Тусклая лампочка в правом рожке старенькой люстры моргнула. Откуда-то извне, из бескрайней мути черного вечера за окном донесся низкий гул – на ферме включили дойку. Испуганная слабым звуком жизни, смертная тишина пустого дома немедленно спряталась в холодную нетопленную печь. Выглядывая оттуда украдкой в передний с божничкой угол, она стала ждать своего часа, когда никто и ничто не сможет более помешать ее воцарению в этой комнате.
На стареньком, ободранном когда-то кошками диване лежал старик. Морщинистое лицо с длинным носом и острыми скулами было спокойно и безмятежно. Глаза прикрыты, а руки смиренно сложены на груди.
Черной зимней мухе, сонно ползающей по выцветшим обоям, казалось, что старик уже умер и скоро наступит ее время. Время плодиться, время жить. Но она была уже старой, и жить ей не очень-то хотелось, как не хотелось жить лежащему на диване человеку. Здесь уже никому не хотелось жить.
– Черт знает что, – думал дед, – жизнь прошла. Прошла вся – ничего не осталось.

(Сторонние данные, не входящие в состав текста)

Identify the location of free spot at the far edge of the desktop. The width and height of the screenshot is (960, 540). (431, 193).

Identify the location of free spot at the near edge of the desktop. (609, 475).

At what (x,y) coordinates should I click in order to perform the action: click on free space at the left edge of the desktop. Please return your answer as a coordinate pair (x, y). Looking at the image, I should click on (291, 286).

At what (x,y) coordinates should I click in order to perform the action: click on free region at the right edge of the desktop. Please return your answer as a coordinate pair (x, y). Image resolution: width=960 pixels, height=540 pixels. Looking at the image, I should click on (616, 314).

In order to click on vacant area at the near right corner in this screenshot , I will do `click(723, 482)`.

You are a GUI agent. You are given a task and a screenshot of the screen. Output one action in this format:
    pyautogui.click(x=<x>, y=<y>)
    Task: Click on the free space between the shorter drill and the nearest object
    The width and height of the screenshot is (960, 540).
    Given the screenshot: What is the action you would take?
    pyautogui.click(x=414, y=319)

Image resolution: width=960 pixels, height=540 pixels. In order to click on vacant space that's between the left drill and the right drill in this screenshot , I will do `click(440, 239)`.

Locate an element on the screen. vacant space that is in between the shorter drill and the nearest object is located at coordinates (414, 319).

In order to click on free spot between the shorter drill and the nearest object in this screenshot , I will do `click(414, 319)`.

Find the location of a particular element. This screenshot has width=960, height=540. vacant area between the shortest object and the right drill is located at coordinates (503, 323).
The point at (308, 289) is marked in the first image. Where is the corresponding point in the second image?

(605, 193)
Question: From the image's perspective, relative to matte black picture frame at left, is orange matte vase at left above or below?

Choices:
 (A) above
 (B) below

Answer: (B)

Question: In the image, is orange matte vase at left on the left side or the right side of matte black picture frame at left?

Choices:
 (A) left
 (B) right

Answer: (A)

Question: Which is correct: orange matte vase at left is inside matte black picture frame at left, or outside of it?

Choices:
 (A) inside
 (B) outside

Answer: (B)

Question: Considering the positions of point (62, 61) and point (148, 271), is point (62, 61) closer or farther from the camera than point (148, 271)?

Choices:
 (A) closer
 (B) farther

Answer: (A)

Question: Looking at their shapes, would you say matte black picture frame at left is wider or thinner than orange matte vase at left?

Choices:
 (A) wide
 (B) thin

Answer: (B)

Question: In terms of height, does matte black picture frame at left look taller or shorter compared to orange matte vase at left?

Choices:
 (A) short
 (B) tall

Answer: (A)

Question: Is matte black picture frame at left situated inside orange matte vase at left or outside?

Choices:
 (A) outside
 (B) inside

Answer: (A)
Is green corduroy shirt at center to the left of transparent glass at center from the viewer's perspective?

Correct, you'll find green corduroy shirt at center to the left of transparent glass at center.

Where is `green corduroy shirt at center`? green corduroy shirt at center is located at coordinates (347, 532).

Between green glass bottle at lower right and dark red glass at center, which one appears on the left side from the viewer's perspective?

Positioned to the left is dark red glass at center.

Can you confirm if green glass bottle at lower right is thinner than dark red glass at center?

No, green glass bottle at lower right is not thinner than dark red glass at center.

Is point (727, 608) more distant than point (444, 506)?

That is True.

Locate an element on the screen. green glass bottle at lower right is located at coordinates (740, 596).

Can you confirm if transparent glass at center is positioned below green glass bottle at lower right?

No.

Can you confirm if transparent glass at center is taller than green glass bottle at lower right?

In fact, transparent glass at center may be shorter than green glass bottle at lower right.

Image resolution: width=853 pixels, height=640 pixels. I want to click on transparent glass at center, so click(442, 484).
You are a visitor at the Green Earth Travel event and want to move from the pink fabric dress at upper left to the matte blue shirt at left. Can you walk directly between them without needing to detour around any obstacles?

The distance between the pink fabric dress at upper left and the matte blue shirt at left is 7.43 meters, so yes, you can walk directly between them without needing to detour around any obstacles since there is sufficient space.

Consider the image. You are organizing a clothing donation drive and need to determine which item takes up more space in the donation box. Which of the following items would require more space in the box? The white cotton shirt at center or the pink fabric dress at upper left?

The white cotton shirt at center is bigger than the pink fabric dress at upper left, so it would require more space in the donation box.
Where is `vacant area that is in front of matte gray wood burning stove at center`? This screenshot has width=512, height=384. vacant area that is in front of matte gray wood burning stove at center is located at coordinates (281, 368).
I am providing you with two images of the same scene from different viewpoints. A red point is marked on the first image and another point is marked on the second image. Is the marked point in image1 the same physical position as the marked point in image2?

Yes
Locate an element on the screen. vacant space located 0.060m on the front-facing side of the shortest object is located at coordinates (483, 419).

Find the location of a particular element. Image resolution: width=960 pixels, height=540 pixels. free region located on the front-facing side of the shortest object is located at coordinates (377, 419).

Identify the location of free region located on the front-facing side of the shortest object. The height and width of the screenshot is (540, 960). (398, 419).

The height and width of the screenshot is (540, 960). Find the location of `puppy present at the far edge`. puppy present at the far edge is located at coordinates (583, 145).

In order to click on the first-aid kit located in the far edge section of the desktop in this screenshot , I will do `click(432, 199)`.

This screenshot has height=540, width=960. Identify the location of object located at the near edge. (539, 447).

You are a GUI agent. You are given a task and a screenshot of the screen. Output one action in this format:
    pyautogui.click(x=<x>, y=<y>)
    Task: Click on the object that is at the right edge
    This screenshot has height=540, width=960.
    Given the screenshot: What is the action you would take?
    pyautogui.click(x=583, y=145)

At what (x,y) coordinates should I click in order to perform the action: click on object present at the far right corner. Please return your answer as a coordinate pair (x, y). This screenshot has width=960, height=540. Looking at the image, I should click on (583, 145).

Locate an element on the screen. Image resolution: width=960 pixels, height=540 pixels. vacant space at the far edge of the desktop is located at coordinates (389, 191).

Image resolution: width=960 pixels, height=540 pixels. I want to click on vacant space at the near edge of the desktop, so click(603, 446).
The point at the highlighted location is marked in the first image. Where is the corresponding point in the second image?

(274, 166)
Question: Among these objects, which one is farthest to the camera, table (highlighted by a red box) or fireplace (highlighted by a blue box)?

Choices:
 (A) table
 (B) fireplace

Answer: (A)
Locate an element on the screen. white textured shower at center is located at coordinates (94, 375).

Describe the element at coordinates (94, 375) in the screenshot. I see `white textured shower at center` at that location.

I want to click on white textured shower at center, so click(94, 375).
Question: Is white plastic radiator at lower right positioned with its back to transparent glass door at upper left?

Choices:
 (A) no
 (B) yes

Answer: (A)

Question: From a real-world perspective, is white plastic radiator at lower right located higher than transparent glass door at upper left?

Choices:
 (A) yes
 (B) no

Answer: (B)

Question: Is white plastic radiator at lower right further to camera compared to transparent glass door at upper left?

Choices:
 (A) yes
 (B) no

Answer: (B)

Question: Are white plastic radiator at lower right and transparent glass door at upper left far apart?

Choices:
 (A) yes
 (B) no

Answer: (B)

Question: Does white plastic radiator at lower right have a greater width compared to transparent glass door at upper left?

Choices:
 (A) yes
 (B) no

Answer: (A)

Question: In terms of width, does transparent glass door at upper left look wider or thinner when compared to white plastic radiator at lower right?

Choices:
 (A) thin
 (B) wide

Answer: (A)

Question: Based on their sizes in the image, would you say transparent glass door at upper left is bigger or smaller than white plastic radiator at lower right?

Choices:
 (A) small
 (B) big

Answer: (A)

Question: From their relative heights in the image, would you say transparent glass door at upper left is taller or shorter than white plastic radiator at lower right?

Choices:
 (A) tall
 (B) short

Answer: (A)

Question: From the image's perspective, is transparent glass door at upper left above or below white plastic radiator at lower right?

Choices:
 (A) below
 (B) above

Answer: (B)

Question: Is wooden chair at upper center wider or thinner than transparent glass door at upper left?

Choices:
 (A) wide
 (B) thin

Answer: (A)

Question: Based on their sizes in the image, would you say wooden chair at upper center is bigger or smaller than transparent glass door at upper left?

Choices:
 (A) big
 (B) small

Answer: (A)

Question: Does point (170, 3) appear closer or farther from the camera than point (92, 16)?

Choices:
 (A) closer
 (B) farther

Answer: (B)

Восемьдесят лет! Ё же ты мое!
Он шумно вздохнул. Озябшая муха испуганно шевельнула крыльями. Искоса, глядя на старика, она немного отползла вверх, но решила не улетать. Зачем? Давно уже он не гонял мух своей черной резинкой, оттягивая ее на всю длину и метко стреляя по насекомым. При каждом удачном попадании дед мстительно шипел: «Зас-сранцы!» и острым оком оглядывал стены в поисках новой жертвы. Да, давно это было…
Воспоминания медленно скрипели в голове. Извечный круг – детство, женитьба, дети, война, выживание после, внуки, потери, одиночество.
Он вдруг поймал себя на мысли, что никогда не плакал. Жизнь его была страшной и прошла в страшное время. Но…не плакал. Почему?
Даже на похоронах любимой дочери ему не удалось выдавить из себя слезы, и даже тогда, когда сжимал в руках холодеющую ладонь своей жены, с которой прожил почти шестьдесят лет, – не прорвало. Надо же, никогда!
– Я ж не деревянный, чай? Смеялся, шутил, девок в молодости щупал. Парень был – хоть куда. Пиджак всегда моденный, сапоги хромовые… Эх, ма! Веселиться не боялся, рисковать, любить…Куражистый был… А вот не заплакал ни разу.
Он не знал – радоваться этому или горевать. Тихо пожал плечами и чуть отвернулся к стене.
– Стой, врешь! – память вдруг рванула серую пелену, и в этот разрыв грязной рогожи он отчетливо увидел себя на снегу – плачущим, орущим что-то в серое небо и царапающим ногтями мерзлую землю. Где это я?